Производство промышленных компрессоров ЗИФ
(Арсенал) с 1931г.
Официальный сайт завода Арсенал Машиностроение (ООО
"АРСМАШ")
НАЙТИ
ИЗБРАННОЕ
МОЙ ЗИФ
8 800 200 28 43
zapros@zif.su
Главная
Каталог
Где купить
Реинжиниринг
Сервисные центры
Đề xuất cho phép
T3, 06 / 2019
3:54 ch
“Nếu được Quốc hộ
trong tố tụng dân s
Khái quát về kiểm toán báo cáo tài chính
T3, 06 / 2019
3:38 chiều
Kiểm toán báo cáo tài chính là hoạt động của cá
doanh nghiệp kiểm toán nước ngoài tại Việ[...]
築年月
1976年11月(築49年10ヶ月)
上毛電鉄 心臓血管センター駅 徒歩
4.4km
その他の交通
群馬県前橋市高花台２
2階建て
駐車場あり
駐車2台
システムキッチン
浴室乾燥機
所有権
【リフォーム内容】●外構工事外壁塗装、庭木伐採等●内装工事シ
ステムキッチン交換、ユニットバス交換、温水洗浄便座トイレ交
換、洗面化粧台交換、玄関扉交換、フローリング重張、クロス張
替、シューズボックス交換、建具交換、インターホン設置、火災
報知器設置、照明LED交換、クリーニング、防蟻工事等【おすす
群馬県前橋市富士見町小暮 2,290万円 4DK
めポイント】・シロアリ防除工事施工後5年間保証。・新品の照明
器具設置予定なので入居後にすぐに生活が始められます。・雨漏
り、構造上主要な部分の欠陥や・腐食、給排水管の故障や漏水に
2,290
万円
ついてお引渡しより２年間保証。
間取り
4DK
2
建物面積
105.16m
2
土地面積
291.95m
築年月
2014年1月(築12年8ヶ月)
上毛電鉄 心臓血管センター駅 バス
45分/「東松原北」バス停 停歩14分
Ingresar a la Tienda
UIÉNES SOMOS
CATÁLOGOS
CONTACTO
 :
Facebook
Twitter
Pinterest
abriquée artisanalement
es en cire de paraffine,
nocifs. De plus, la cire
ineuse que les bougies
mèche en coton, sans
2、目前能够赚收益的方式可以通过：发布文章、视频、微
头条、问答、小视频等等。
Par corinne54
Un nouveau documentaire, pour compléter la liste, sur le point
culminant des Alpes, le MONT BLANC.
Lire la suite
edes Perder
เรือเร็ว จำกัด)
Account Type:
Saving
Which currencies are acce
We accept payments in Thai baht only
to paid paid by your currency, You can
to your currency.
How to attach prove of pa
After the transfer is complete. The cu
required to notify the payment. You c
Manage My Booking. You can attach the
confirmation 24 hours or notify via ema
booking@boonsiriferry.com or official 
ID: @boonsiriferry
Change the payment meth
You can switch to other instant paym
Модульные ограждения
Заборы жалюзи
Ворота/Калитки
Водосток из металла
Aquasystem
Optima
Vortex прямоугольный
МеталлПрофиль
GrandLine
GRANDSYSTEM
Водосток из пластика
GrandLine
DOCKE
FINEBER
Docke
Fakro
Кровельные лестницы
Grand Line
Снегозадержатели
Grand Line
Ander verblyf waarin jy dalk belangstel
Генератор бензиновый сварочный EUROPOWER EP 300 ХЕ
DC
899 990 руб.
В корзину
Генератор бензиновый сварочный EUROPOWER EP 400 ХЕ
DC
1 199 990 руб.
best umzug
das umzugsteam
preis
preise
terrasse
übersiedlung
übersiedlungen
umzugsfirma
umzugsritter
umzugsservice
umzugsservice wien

************

# THE PROBLEM
For the data above, state how many lines contain "EUROPOWER"; the number is the whole answer.

# PROBLEM SOLUTION
2